§ Task details
Starting at the line with "字。本文實測 Tinrec、Otter.ai 與 Notta 三款工" and ending at the line with "La communauté de Moudda est constituée", print exactly the lines of the entries below. Pictures do not belong in the copy.
+++ Working data
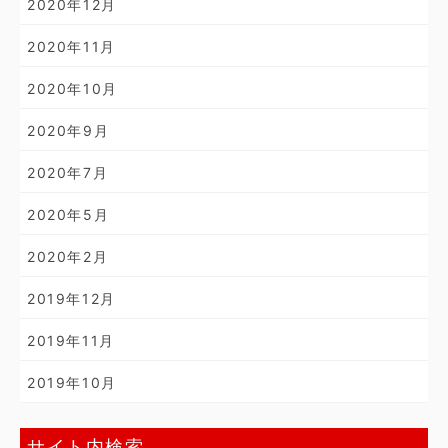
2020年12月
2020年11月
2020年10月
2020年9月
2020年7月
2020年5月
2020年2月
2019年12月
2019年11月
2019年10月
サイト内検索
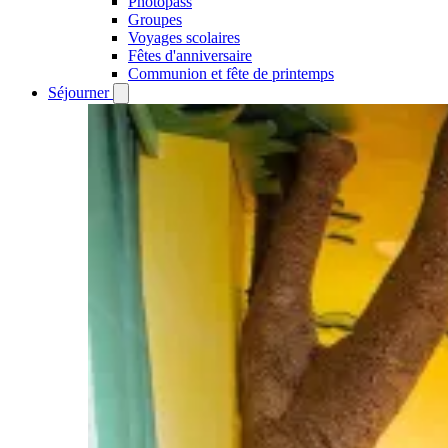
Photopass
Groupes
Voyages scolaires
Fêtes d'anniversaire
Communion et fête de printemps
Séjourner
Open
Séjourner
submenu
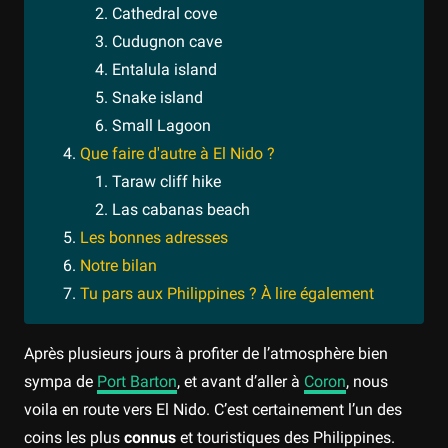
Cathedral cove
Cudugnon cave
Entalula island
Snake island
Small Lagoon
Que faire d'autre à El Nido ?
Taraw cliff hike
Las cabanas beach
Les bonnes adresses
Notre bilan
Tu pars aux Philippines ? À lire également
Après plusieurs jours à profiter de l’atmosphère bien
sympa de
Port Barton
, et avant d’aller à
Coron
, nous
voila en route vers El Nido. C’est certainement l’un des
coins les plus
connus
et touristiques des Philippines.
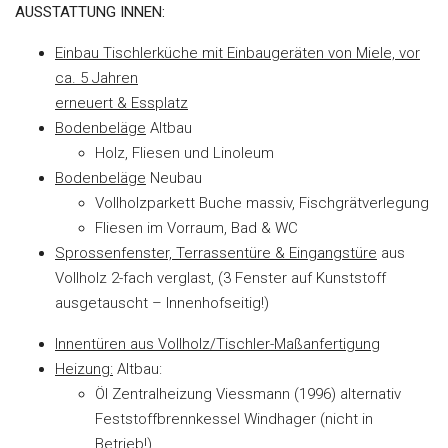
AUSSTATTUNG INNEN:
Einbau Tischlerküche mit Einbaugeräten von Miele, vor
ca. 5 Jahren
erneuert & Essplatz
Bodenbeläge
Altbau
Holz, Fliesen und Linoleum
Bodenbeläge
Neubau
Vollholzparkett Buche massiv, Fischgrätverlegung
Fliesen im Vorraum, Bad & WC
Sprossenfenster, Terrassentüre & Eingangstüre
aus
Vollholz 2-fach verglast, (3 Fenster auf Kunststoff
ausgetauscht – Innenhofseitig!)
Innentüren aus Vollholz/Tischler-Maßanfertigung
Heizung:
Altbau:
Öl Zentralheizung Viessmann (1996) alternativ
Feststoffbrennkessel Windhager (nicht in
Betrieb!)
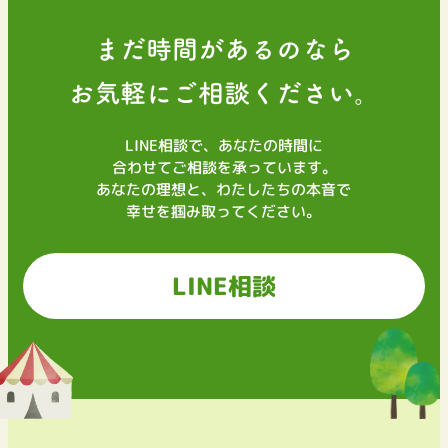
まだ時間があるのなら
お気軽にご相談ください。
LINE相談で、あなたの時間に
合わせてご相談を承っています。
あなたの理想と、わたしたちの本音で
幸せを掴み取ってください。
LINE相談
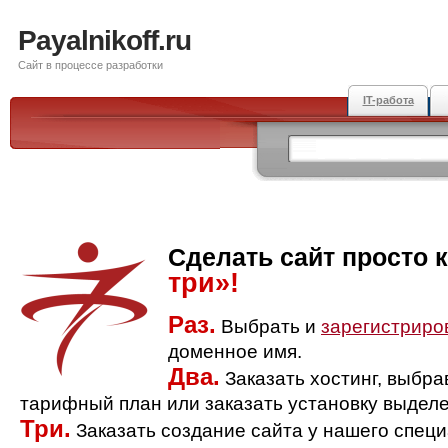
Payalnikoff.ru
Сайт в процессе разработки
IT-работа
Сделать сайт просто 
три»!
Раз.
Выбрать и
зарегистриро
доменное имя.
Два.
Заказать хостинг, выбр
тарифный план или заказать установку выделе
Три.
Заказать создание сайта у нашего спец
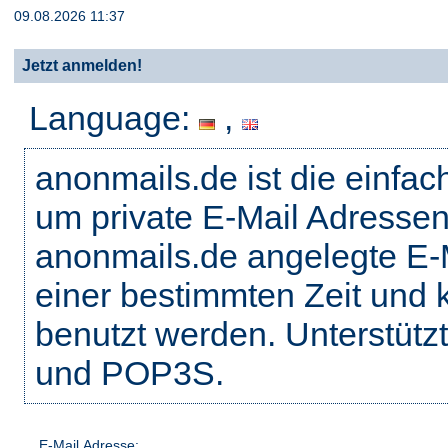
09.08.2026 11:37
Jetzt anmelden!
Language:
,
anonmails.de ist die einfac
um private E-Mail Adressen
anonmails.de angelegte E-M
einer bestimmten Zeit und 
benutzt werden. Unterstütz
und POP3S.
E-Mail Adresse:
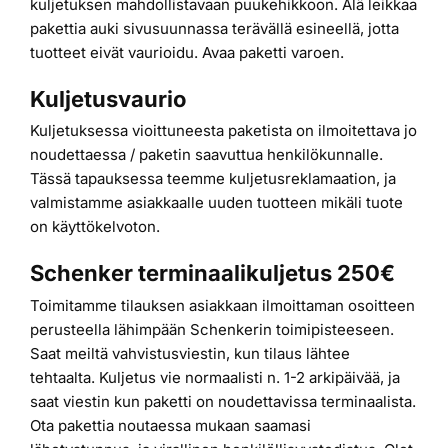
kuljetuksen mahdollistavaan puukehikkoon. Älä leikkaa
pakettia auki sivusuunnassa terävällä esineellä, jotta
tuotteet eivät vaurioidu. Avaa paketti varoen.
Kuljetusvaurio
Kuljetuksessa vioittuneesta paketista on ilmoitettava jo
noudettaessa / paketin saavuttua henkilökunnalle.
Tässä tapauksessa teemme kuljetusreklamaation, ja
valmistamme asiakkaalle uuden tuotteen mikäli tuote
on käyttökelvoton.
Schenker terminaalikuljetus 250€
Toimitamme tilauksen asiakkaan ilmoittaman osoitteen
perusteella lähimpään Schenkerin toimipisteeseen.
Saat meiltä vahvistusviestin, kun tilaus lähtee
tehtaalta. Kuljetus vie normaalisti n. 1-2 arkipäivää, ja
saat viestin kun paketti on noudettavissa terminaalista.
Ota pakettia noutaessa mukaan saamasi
++++++
+++ Working data
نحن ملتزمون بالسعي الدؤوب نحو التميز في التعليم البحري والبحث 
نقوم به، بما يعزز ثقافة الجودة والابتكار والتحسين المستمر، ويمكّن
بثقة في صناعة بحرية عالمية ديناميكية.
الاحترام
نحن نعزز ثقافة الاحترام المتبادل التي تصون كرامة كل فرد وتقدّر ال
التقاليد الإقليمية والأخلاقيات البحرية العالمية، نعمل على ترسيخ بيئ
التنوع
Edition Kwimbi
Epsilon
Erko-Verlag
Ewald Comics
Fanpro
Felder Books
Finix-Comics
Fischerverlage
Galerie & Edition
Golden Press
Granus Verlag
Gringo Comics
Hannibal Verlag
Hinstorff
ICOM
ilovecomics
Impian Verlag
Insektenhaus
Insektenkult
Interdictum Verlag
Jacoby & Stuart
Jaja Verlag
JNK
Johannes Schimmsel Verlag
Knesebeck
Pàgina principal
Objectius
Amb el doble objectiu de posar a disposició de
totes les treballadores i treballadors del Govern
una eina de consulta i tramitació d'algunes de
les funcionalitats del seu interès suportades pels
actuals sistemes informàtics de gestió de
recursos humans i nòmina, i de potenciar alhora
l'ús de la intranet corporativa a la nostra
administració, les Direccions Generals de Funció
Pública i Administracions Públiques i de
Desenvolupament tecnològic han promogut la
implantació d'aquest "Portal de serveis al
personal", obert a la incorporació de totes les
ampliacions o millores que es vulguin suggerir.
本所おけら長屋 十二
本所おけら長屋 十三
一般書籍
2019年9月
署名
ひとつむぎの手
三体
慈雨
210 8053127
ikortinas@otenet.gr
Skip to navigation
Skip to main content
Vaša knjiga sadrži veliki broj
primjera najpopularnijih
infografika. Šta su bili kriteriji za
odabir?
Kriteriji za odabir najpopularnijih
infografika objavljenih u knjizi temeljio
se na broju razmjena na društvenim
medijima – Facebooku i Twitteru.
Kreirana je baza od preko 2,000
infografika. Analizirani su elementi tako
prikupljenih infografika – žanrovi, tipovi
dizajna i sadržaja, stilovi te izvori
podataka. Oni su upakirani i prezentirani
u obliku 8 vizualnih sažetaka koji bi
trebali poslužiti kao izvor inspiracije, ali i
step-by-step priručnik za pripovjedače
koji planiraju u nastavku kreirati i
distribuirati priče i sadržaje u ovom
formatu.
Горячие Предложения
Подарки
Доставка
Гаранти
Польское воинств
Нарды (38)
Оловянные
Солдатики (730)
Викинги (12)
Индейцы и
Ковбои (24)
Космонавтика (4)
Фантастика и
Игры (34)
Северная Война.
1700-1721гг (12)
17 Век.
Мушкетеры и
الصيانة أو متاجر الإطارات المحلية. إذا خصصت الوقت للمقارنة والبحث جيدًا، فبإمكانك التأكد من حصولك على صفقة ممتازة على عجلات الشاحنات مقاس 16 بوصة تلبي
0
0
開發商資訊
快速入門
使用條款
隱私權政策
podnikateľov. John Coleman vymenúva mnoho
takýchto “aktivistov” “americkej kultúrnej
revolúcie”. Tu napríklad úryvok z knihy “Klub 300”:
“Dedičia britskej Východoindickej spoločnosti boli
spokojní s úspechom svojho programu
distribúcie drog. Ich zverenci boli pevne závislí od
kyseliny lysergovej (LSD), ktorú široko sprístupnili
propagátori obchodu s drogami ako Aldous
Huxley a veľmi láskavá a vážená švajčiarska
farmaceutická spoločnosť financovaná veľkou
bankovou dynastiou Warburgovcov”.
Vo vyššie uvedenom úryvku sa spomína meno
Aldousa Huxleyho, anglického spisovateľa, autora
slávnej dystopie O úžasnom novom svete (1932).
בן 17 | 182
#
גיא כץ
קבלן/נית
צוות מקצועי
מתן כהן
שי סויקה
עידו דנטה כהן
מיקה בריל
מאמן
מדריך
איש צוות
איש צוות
++++++
+++ Working data
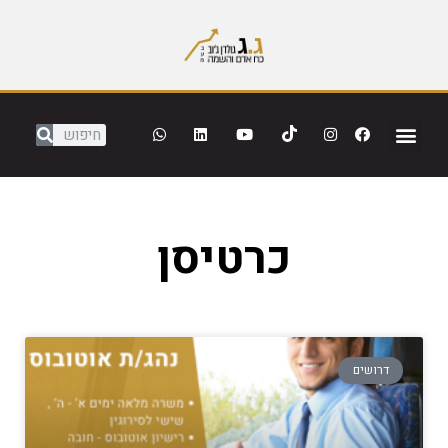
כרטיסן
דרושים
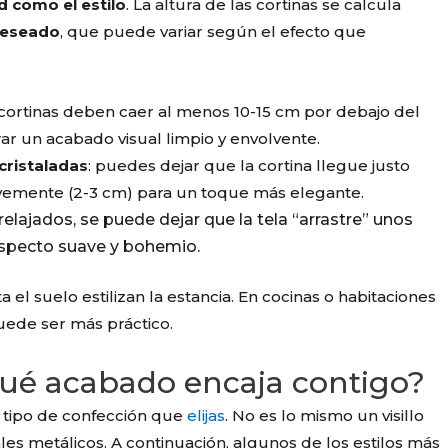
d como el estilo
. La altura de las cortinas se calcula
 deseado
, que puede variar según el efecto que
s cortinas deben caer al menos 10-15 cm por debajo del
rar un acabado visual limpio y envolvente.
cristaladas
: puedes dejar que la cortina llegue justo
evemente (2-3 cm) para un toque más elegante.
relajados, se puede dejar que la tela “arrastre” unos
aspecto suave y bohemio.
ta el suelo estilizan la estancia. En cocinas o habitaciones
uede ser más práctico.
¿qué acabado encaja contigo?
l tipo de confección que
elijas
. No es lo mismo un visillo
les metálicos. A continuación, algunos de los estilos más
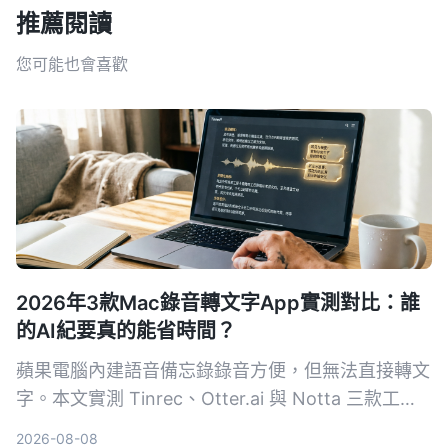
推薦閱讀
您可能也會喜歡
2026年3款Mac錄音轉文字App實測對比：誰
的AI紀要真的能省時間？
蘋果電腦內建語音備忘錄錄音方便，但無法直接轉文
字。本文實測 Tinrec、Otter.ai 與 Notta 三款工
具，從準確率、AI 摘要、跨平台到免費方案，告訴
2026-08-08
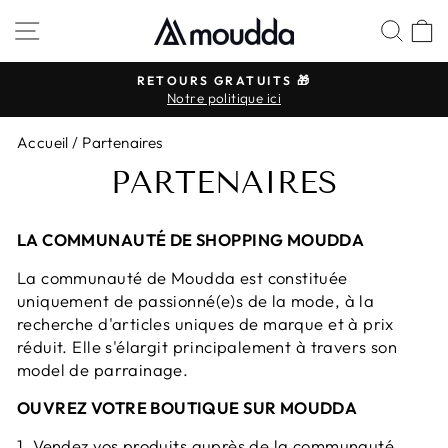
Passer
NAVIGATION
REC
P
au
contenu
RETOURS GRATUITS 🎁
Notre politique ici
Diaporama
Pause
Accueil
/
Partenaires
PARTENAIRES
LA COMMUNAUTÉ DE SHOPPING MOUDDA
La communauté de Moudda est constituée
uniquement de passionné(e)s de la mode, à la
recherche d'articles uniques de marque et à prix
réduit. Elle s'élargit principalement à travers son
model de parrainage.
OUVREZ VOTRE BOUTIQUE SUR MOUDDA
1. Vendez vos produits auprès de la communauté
++++++
§ Your solution
字。本文實測 Tinrec、Otter.ai 與 Notta 三款工
具，從準確率、AI 摘要、跨平台到免費方案，告訴
2026-08-08
Passer
NAVIGATION
REC
P
au
contenu
RETOURS GRATUITS 🎁
Notre politique ici
Diaporama
Pause
Accueil
/
Partenaires
PARTENAIRES
LA COMMUNAUTÉ DE SHOPPING MOUDDA
La communauté de Moudda est constituée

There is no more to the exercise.